Assigned task
Exactly as given, write out the lines from the one containing "Brookings Schaeffer Initiative. But it" through the end of the listing, with both ends included and nothing else.

Extracted records
________________________________________

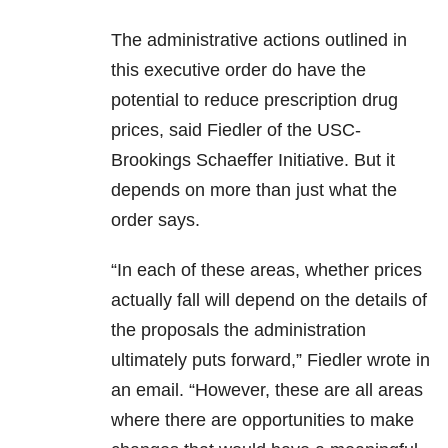
The administrative actions outlined in
this executive order do have the
potential to reduce prescription drug
prices, said Fiedler of the USC-
Brookings Schaeffer Initiative. But it
depends on more than just what the
order says.
“In each of these areas, whether prices
actually fall will depend on the details of
the proposals the administration
ultimately puts forward,” Fiedler wrote in
an email. “However, these are all areas
where there are opportunities to make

________________________________________

Solution for this exercise
Brookings Schaeffer Initiative. But it
depends on more than just what the
order says.
“In each of these areas, whether prices
actually fall will depend on the details of
the proposals the administration
ultimately puts forward,” Fiedler wrote in
an email. “However, these are all areas
where there are opportunities to make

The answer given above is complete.